Search code examples
uimaruta

Setting feature value to the count of containing annotation in UIMA Ruta


I've got a RUTA script where all the sentences have been annotated with a Sentence annotation and various words and phrases have been annotated with their own specific annotations. That all works as expected.

Each one of those annotations has a feature for the index of the sentence that contains it. So in a contrived example and given the text

Jack and Jill went up the hill. Jack fell down.

I have a "down" annotation that I want set the sentence index to 2, indicating that it is in the second sentence. I'm thinking something like the following although I know that's not correct.

Sentence{CONTAINS(Down) -> Down.sentence_index = index

where the index is the index of the the sentence. Is this possible with RUTA? If so, what's the appropriate script. I can do this in a separate analysis engine and have done so in the past, but I'm hoping to replace some of that with ruta scripts.

thanks,

Nick


Solution

  • There are several ways to express this in UIMA Ruta. My first guess would be something like:

    // just to have an executable example
    DECLARE Sentence;
    DECLARE Annotation Down (INT sentence_index);
    ((# PERIOD){-> Sentence})+;
    "down" -> Down;
    
    // the acutal rule with a helper variable
    INT index;
    Sentence{CONTAINS(Down), CURRENTCOUNT(Sentence, index)} -> 
       {Down{-> Down.sentence_index = index};};
    

    The rule matches on all sentences that contain a Down annotation. Additionally, CURRENTCOUNT counts the Sentence annotations upto the matched position and stores the values in the variable index. Then, an inlined rule (indicated by the first "->") matches on all Down annotations within the matched sentence and assigns the value of the variable to the feature of the matched Down annotation. Depending if you want to start with 0 or 1, you need to increment the assigned value:

    ... Down.sentence_index = (index+1)};};
    

    The condition CURRENTCOUNT can also accept an min and max value in order to act like a real condition. It is realy old, so I don't know how it scales for large documents.
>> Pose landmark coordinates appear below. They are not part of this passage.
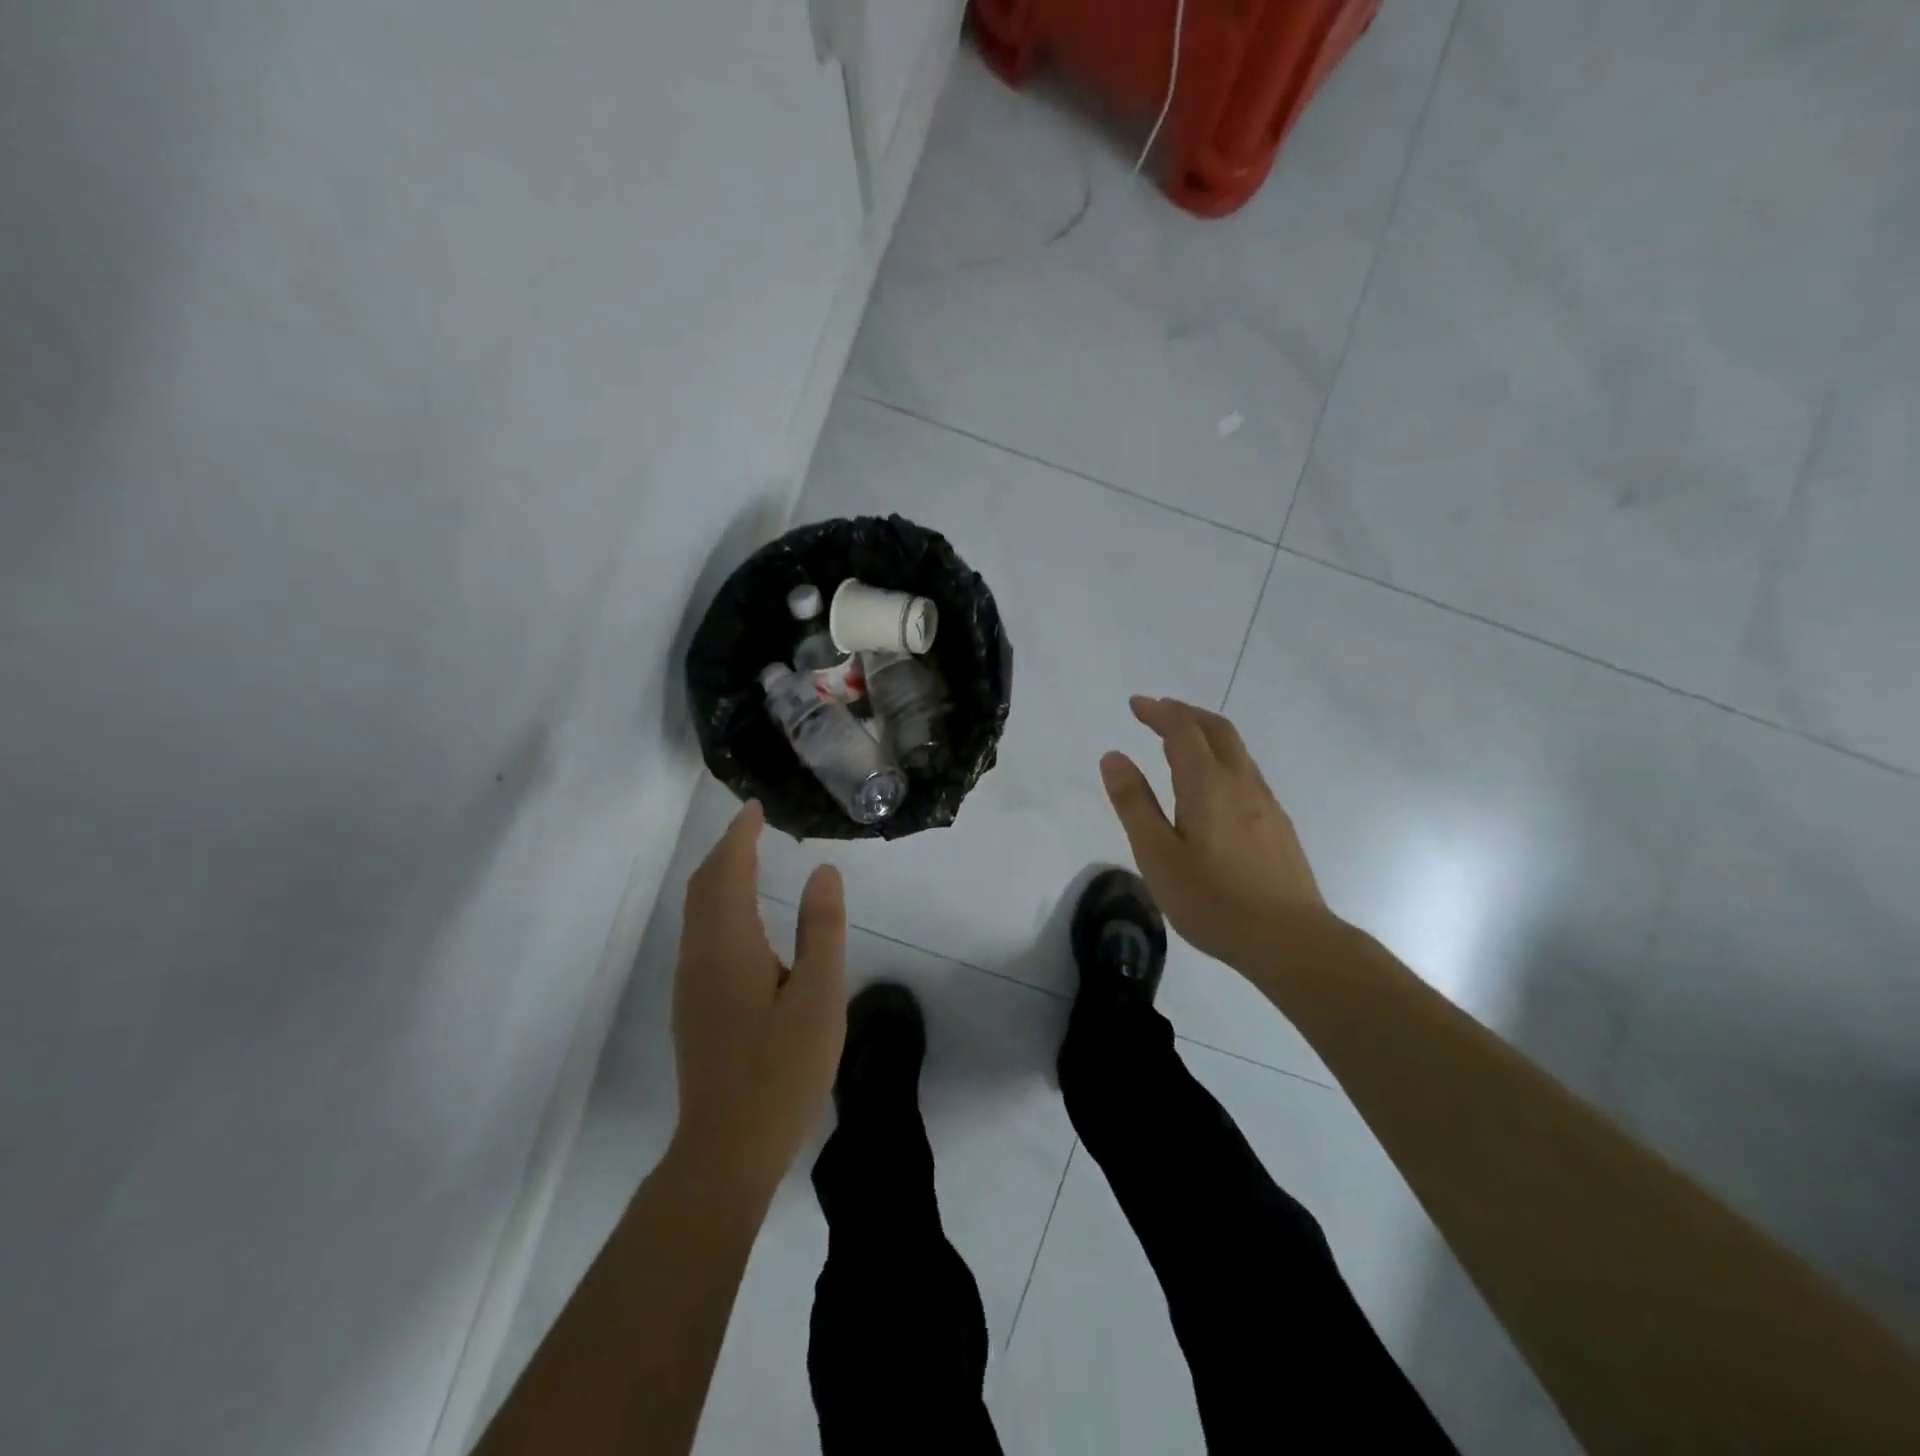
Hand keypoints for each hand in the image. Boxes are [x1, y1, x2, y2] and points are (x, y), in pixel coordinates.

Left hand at [669, 801, 846, 1197]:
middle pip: (703, 887)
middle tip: (754, 827)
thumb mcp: (819, 995)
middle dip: (725, 851)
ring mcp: (691, 984)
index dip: (740, 836)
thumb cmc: (781, 1070)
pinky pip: (700, 934)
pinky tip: (742, 920)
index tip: (756, 809)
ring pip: (696, 912)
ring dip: (718, 877)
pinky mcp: (693, 1007)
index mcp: (729, 946)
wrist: (727, 1149)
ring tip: (749, 860)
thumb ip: (822, 929)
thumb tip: (823, 872)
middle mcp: (700, 956)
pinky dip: (717, 906)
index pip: (727, 872)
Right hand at [1100, 696, 1329, 974]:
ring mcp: (1266, 802)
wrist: (1290, 939)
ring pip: (1237, 750)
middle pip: (1217, 729)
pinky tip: (1213, 785)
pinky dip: (1222, 758)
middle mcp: (1241, 782)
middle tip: (1158, 711)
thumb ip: (1134, 804)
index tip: (1136, 704)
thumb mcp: (1157, 855)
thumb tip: (1113, 757)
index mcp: (1207, 784)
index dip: (1158, 711)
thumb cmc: (1213, 900)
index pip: (1182, 729)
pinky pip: (1247, 772)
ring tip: (1182, 741)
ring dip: (1207, 733)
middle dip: (1186, 713)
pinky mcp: (1278, 825)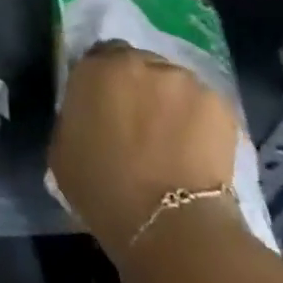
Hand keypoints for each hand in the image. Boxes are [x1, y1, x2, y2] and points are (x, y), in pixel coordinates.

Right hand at [49, 44, 238, 249]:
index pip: (97, 57)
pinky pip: (202, 105)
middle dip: (137, 87)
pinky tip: (196, 150)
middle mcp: (138, 62)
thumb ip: (74, 117)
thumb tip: (87, 115)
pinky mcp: (219, 103)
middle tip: (139, 122)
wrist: (169, 224)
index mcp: (95, 68)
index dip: (102, 81)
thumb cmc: (103, 190)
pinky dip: (198, 120)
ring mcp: (182, 79)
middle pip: (137, 65)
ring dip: (169, 101)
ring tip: (172, 139)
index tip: (105, 105)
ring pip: (172, 83)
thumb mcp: (62, 149)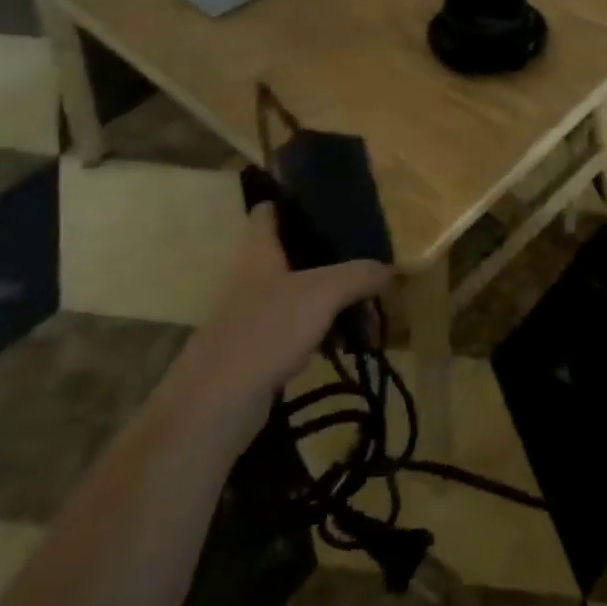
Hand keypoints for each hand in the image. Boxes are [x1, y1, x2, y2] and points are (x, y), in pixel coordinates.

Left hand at [178, 203, 390, 408]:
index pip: (270, 210)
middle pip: (293, 253)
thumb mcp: (323, 293)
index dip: (296, 200)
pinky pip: (297, 329)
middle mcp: (253, 277)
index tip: (332, 201)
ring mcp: (254, 314)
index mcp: (259, 251)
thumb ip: (359, 275)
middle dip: (331, 256)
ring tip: (368, 304)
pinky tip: (345, 343)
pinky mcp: (258, 349)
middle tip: (368, 257)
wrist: (216, 405)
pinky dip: (322, 331)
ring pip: (300, 294)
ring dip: (331, 298)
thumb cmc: (266, 330)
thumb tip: (390, 270)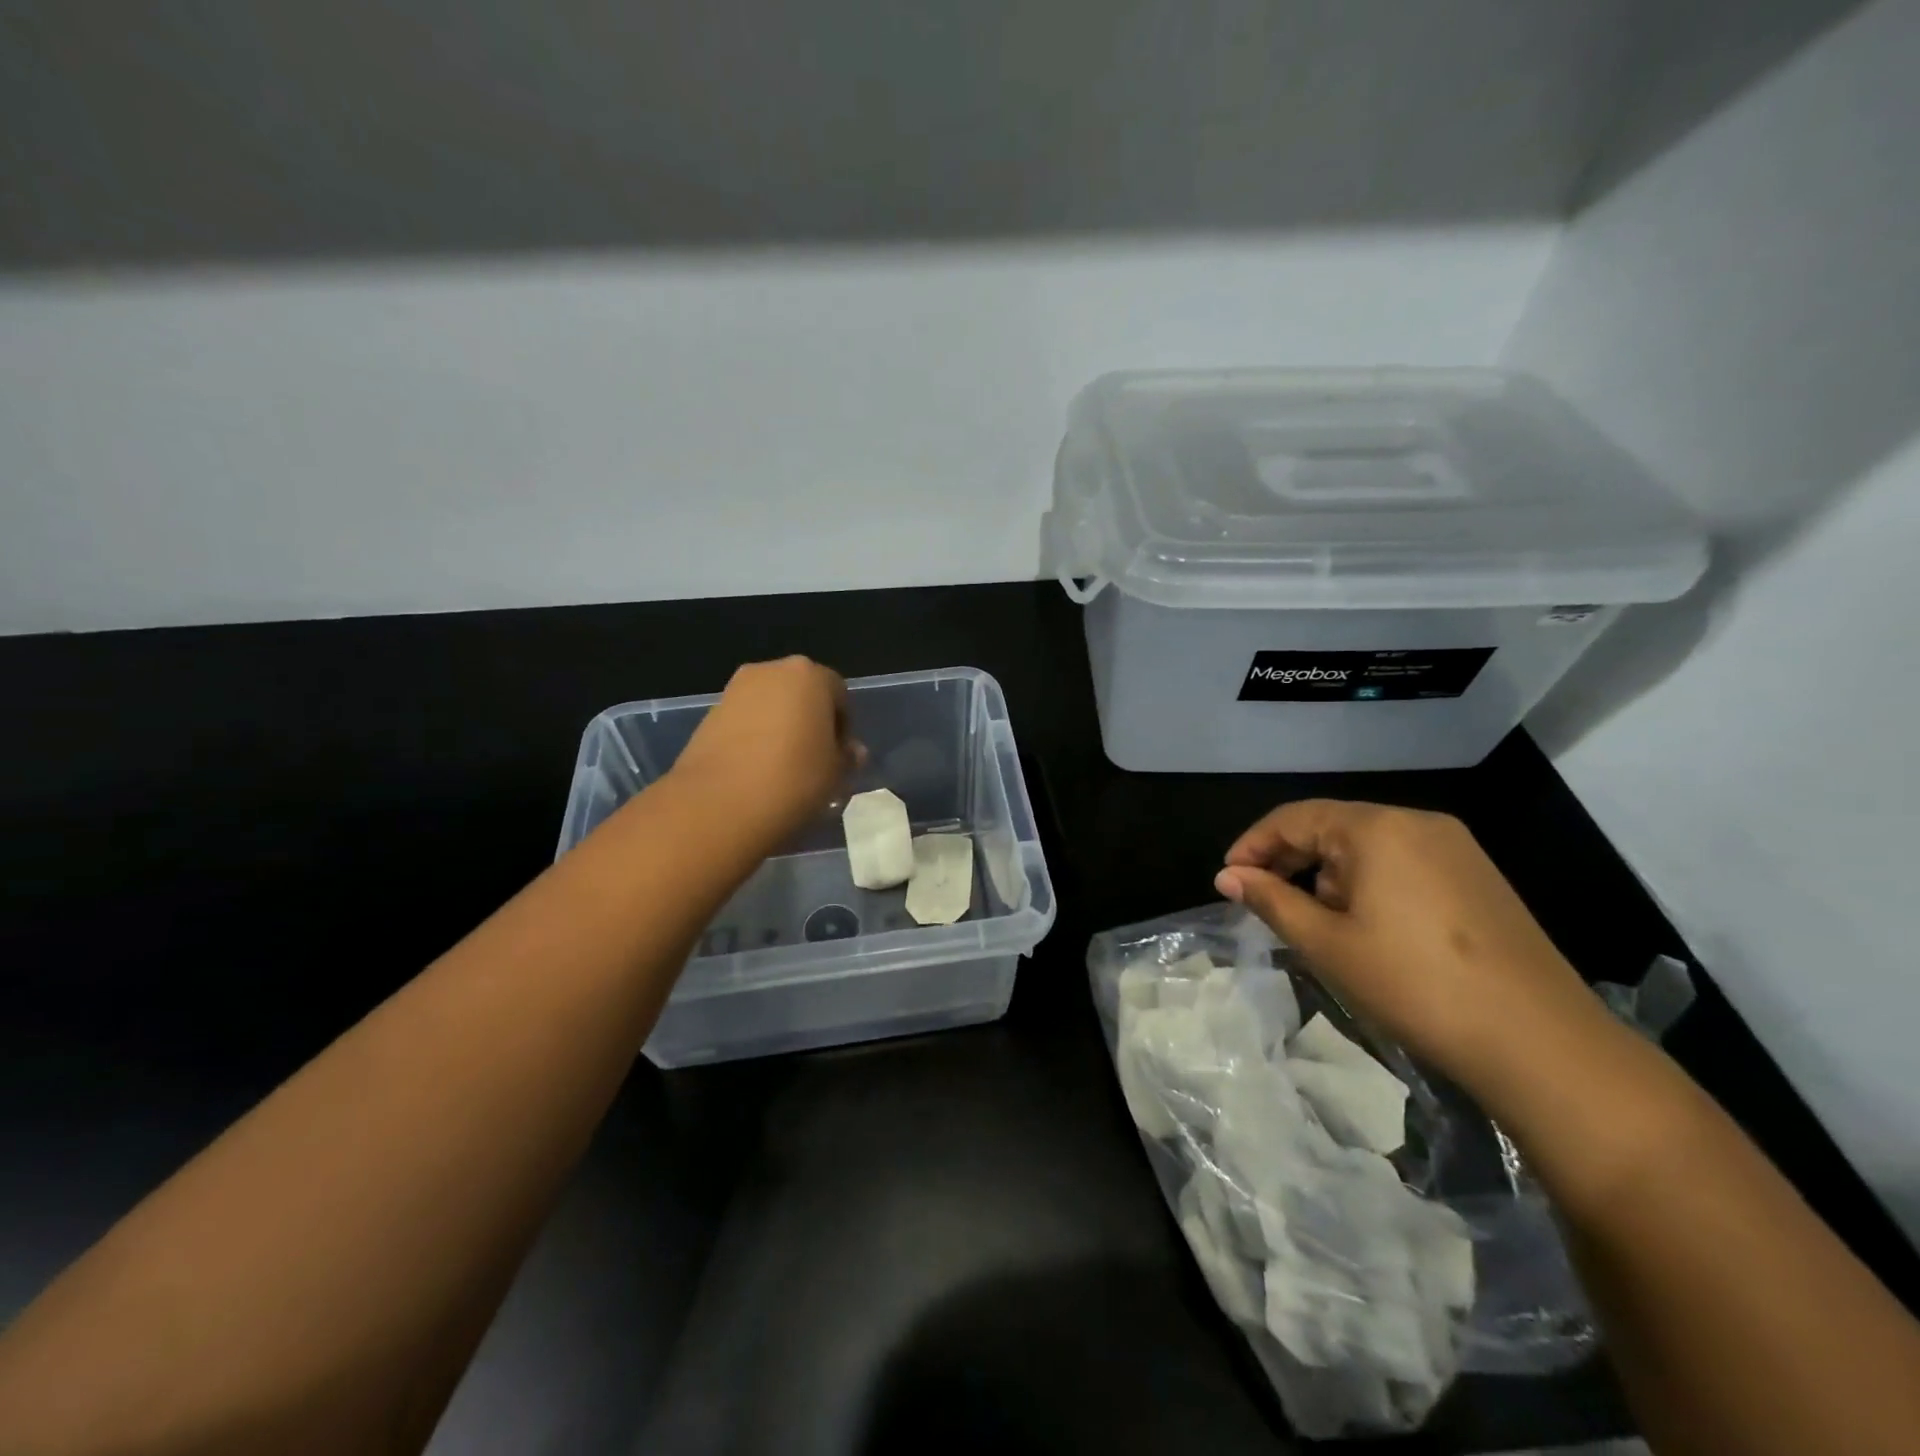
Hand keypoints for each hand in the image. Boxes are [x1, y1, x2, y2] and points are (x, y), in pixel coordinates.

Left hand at [667, 656, 864, 849]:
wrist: (718, 805)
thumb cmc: (793, 780)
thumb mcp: (835, 773)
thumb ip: (846, 756)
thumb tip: (850, 752)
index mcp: (809, 675)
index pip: (838, 693)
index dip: (843, 725)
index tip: (839, 756)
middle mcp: (770, 672)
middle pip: (801, 692)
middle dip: (810, 720)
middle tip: (814, 759)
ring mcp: (735, 691)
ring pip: (770, 706)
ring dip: (780, 728)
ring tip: (783, 768)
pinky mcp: (709, 715)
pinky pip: (745, 721)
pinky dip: (754, 738)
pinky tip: (756, 771)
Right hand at [1215, 800, 1609, 1101]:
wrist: (1540, 1042)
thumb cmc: (1414, 985)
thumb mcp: (1327, 943)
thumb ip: (1270, 900)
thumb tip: (1227, 876)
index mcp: (1376, 828)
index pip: (1294, 818)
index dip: (1253, 844)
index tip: (1227, 878)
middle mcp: (1417, 822)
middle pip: (1332, 826)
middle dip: (1290, 859)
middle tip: (1262, 899)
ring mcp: (1455, 847)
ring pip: (1368, 845)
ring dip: (1329, 873)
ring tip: (1315, 921)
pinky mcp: (1478, 876)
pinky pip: (1403, 862)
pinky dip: (1369, 882)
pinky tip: (1367, 925)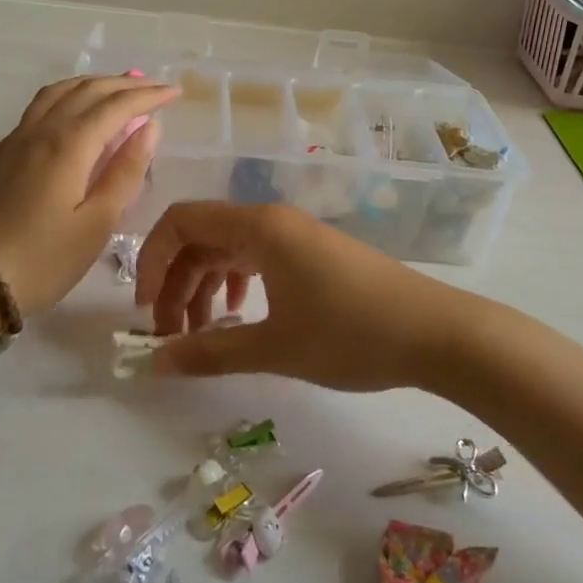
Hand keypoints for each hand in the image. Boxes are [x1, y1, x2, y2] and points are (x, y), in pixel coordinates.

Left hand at [0, 75, 179, 314]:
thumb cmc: (43, 259)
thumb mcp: (96, 224)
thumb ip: (125, 172)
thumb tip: (149, 128)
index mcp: (69, 145)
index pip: (116, 106)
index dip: (148, 96)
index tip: (175, 93)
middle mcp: (42, 131)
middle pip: (87, 90)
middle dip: (124, 84)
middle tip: (154, 87)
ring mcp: (17, 140)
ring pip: (59, 92)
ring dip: (93, 84)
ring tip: (116, 89)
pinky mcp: (3, 154)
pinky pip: (40, 106)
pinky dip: (67, 96)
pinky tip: (73, 112)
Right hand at [135, 202, 471, 391]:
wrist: (437, 334)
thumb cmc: (351, 335)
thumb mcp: (275, 348)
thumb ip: (210, 352)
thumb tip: (155, 362)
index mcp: (257, 227)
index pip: (181, 222)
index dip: (151, 261)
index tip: (145, 311)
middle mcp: (271, 220)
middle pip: (201, 237)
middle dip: (174, 283)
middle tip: (168, 337)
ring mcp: (294, 235)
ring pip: (227, 250)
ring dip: (202, 287)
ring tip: (199, 335)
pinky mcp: (311, 253)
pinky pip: (255, 258)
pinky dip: (234, 284)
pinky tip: (238, 318)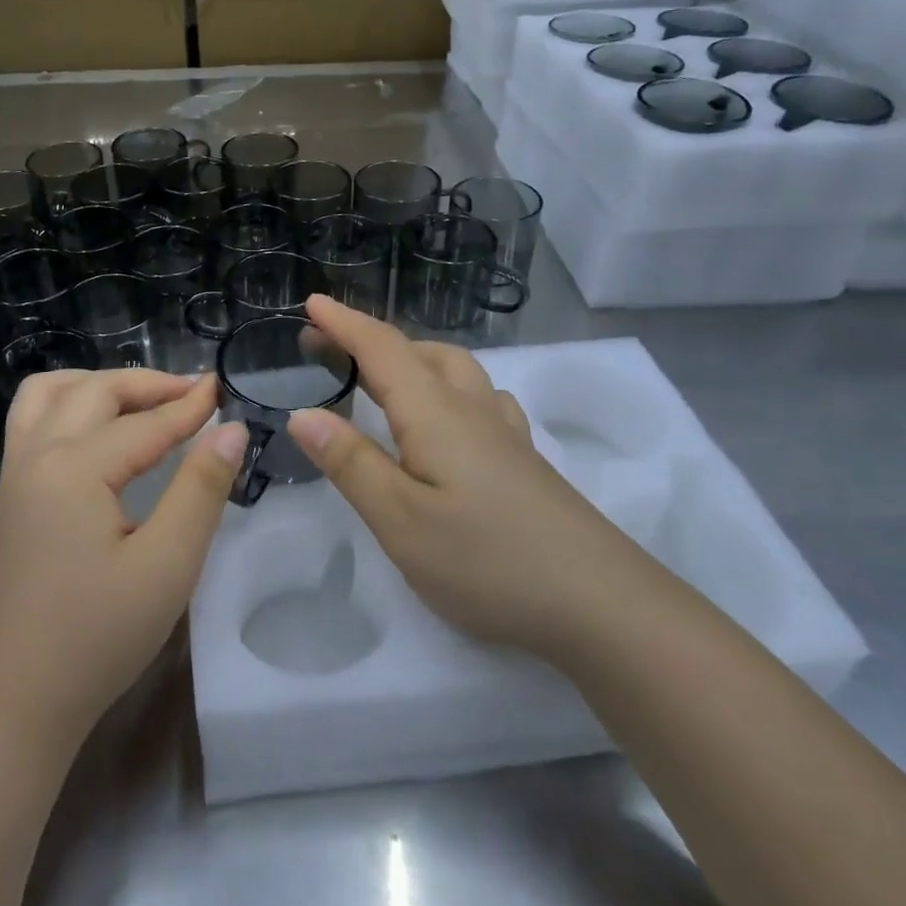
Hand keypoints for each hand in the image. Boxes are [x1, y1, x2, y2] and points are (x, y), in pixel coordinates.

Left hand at [0, 369, 244, 742]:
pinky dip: (68, 404)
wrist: (18, 698)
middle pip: (94, 392)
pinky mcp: (9, 495)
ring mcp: (15, 473)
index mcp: (74, 469)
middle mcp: (36, 455)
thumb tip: (232, 430)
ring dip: (98, 384)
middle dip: (147, 385)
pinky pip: (31, 420)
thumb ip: (201, 490)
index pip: (144, 424)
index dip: (189, 407)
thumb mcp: (167, 565)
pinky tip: (97, 430)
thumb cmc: (98, 636)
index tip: (223, 388)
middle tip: (193, 393)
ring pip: (50, 394)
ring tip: (141, 399)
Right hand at [288, 296, 639, 654]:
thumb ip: (351, 463)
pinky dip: (449, 387)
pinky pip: (480, 397)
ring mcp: (505, 433)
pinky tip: (451, 417)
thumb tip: (303, 414)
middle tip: (328, 349)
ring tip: (383, 376)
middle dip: (369, 340)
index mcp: (434, 413)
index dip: (344, 323)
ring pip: (455, 370)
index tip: (310, 301)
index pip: (382, 349)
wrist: (602, 603)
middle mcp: (471, 409)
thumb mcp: (400, 519)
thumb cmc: (487, 560)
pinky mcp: (524, 460)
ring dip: (413, 357)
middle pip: (419, 352)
    Here's another example, but this time without the CURRENTCOUNT condition and for storing the index in the Sentence annotation:

    DECLARE Annotation Sentence (INT index);
    DECLARE Annotation Down (INT sentence_index);
    INT index;
    
    (# PERIOD){-> Sentence, ASSIGN(index, (index + 1)), Sentence.index = index};
    PERIOD (# PERIOD){-> Sentence, ASSIGN(index, (index + 1)), Sentence.index = index};
    "down" -> Down;
    
    Sentence{CONTAINS(Down) -> ASSIGN(index, Sentence.index)} 
      ->  {Down{-> Down.sentence_index = index};};
    

    Mind that the rule for creating Sentence annotations in the first example cannot be used since it uses only one rule match and its actions are applied on the matched fragments. The rule in the second example results in many rule matches and thus applies the actions before the next rule match is processed. The copying between feautre values of different matching scopes is not really nice, but that will maybe be improved sometime.

    If you have already Sentence annotations, you can assign the index with something like:

    Sentence{-> ASSIGN(index, (index + 1)), Sentence.index = index};
    

    Examples have been tested with UIMA Ruta 2.2.1-SNAPSHOT.

    (I am a developer of UIMA Ruta)